Запах цветущего миндаля выветрился из фамилии. Мандельштаму нравилось подозревать, что Луис Понсе де Леон, августинец, профессор богословия в Саламанке — его какой-нибудь прапрадед. Этот выкрест, четыреста с чем-то лет назад известный в церковных и литературных кругах как Леон Еврей, был по проискам коллег арестован — в трибунале Вальядолидской инквизиции признал под пыткой, что «высказывал, утверждал и поддерживал множество еретических, предосудительных и скандальных мыслей и мнений», что сверх того перевел на разговорный, то есть на испанский язык Книгу Иова и Песнь Песней... Отделался сравнительно легко: пятью годами подвала, где сочинял, между прочим, и стихи — через сорок лет после его смерти напечатанные.
Мандельштам на другом краю материка читал зэкам Петрарку — сперва итальянский текст, потом свой перевод. Иногда ему давали за это щепотку курева, кусок сахару. Предлагал всем желающим за полпайки послушать сатиру на Сталина, — желающих не находилось. Вслух грезил, что Ромен Роллан напишет о нем Сталину, — и его освободят, — лишь бы до тех пор не отравили. Кончаясь, в тифозном бреду что-то декламировал — не это ли вот?

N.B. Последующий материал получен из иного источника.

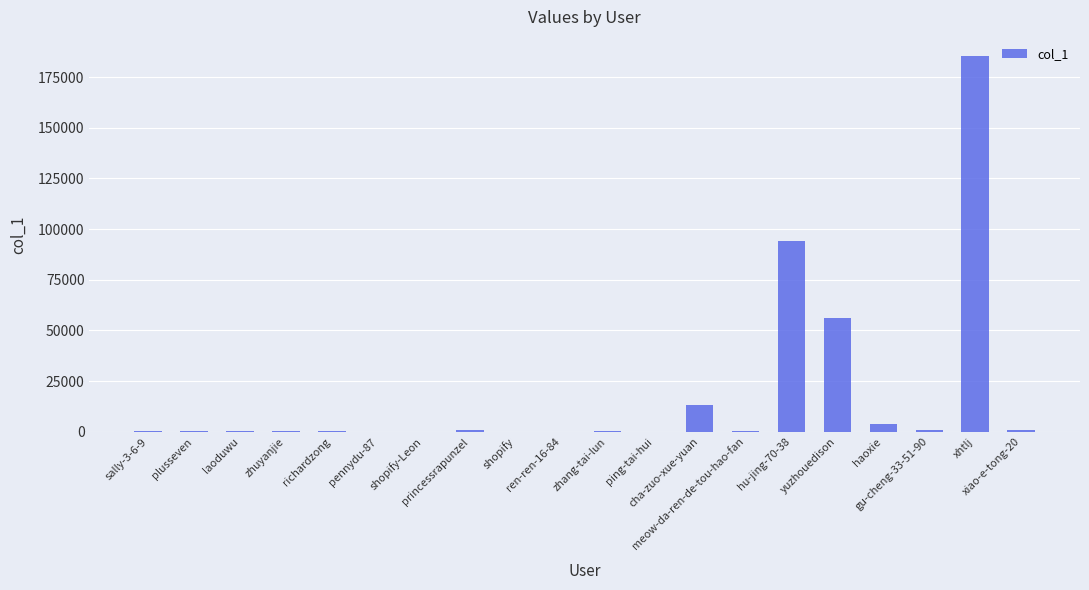

What is the greatest value displayed?

185514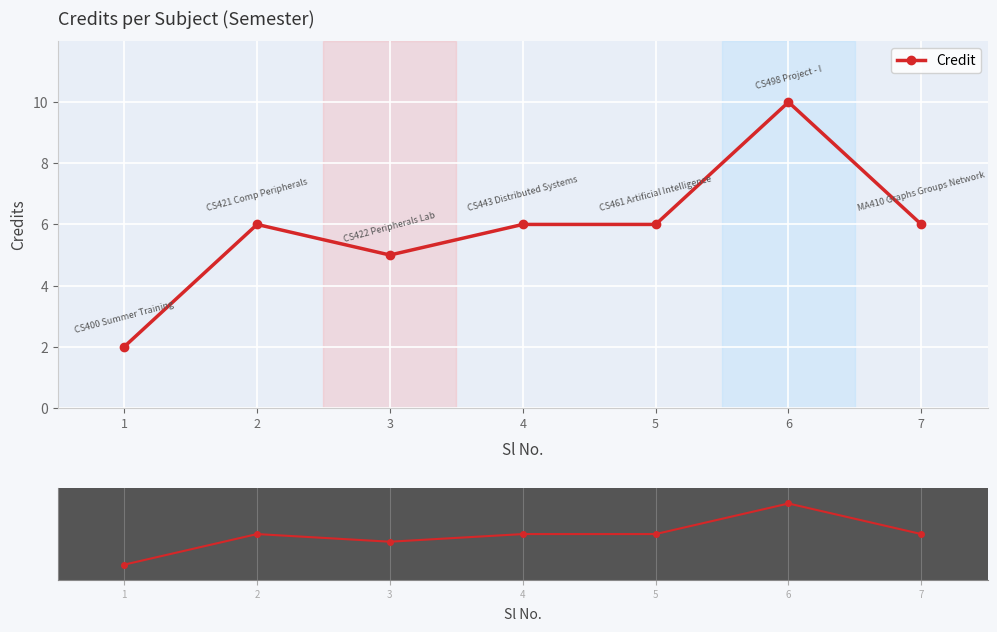

Between 3 and 4, which is larger?

4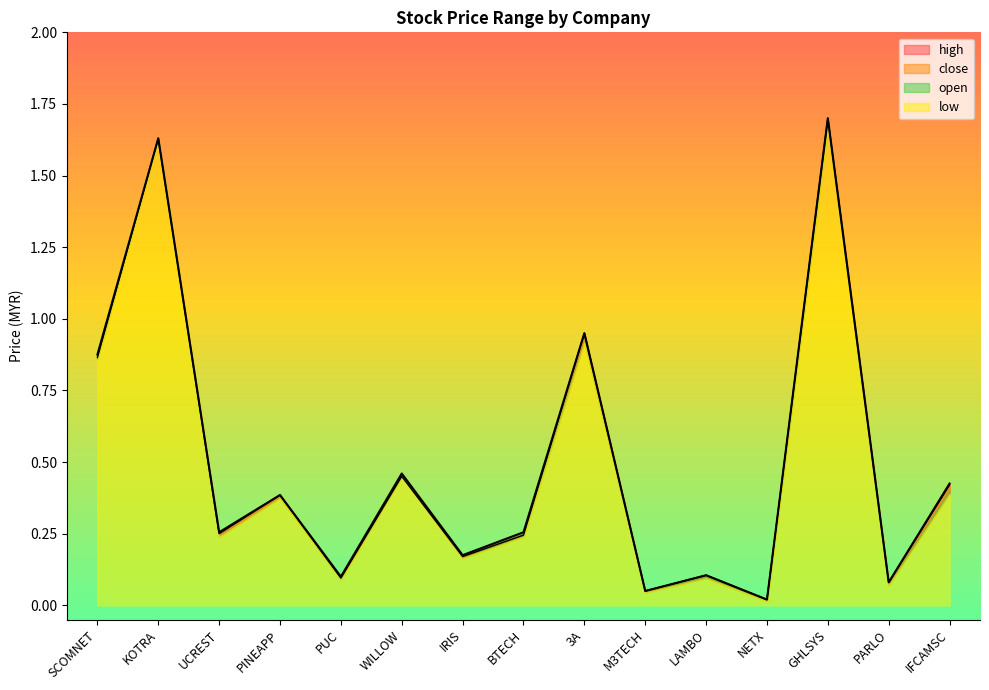

At which category does high reach its first local valley?

UCREST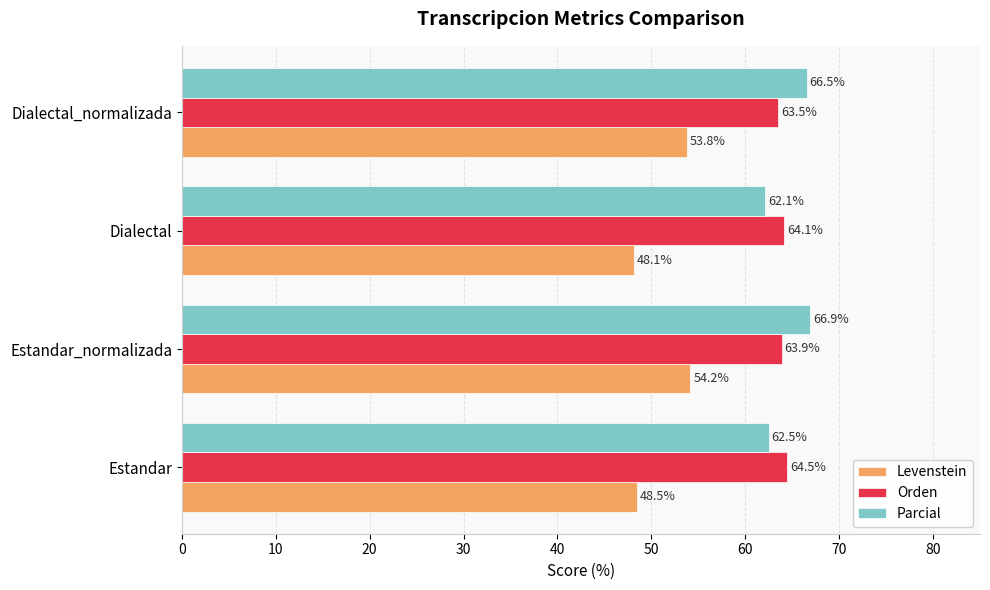

At Dialectal_normalizada, list the series in order from smallest to largest.

Levenstein, Orden, Parcial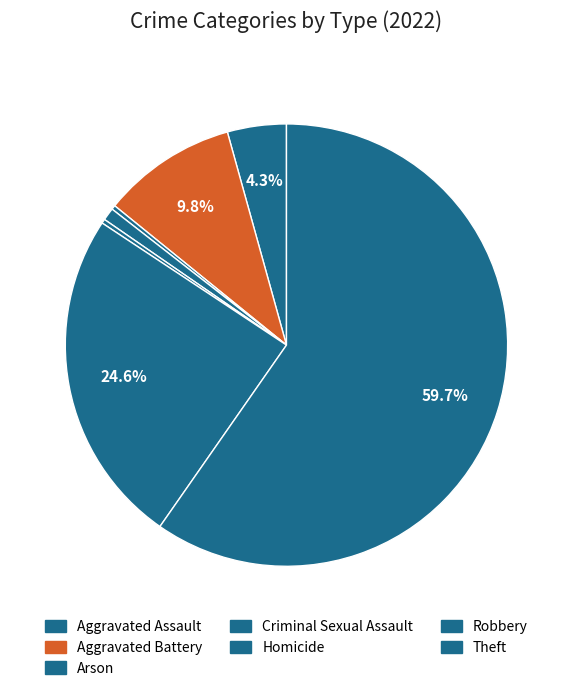

Combined, what portion of the pie is Robbery and Aggravated Battery?

34.5%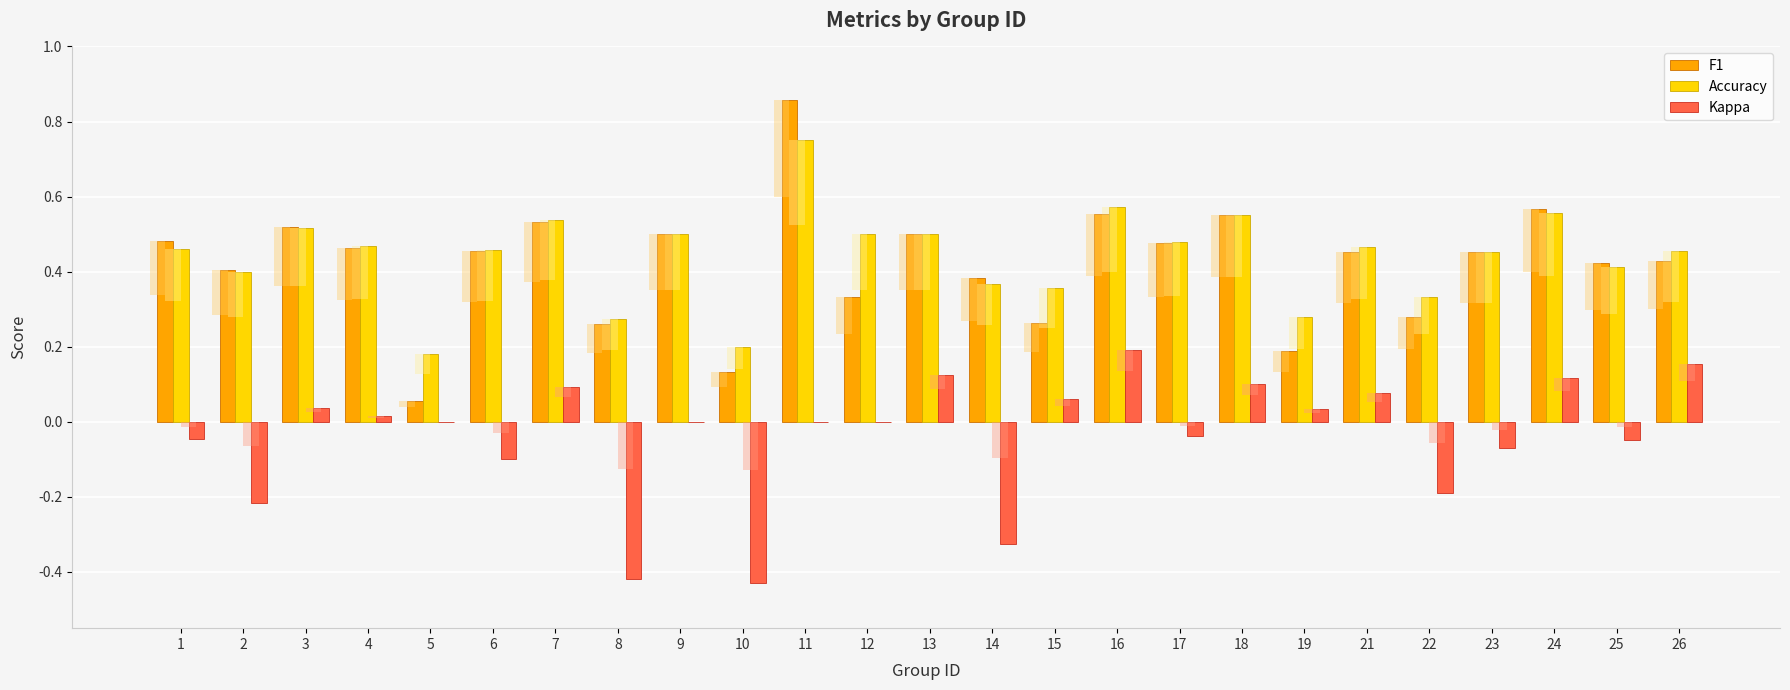

Rank the series at 11 from highest to lowest value.

F1, Accuracy, Kappa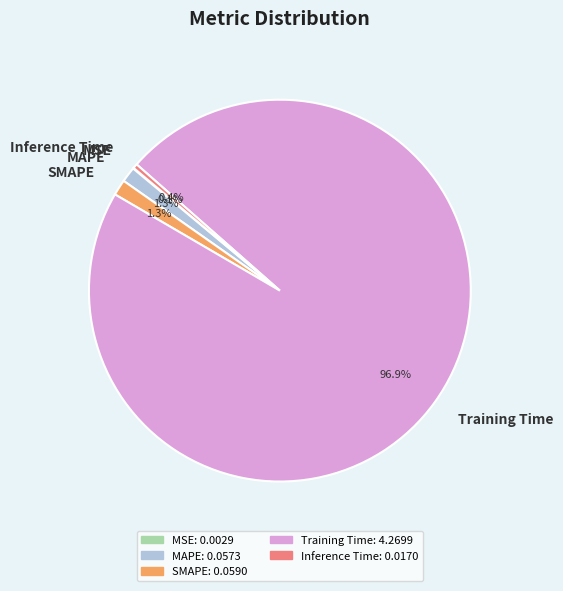

Between Training Time and MAPE, which is larger?

Training Time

В Петрополе прозрачном мы умрем,
Где властвует над нами Прозерпина.
Мы в каждом вздохе смертный воздух пьем,
И каждый час нам смертная година.
Богиня моря, грозная Афина,
Сними могучий каменный шелом.
В Петрополе прозрачном мы умрем —
Здесь царствуешь не ты, а Прозерпина.
А может быть, выкрикнул — из «Египетской марки»:
— Петербург, ты отвечаешь за бедного твоего сына!
Кто-то запомнил шесть слов — будто бы Осипа Мандельштама последний текст: ЧЕРНАЯ НОЧЬ, ДУШНЫЙ БАРАК, ЖИРНЫЕ ВШИ.
Так что сбылась его мечта: он стал поэтом современности.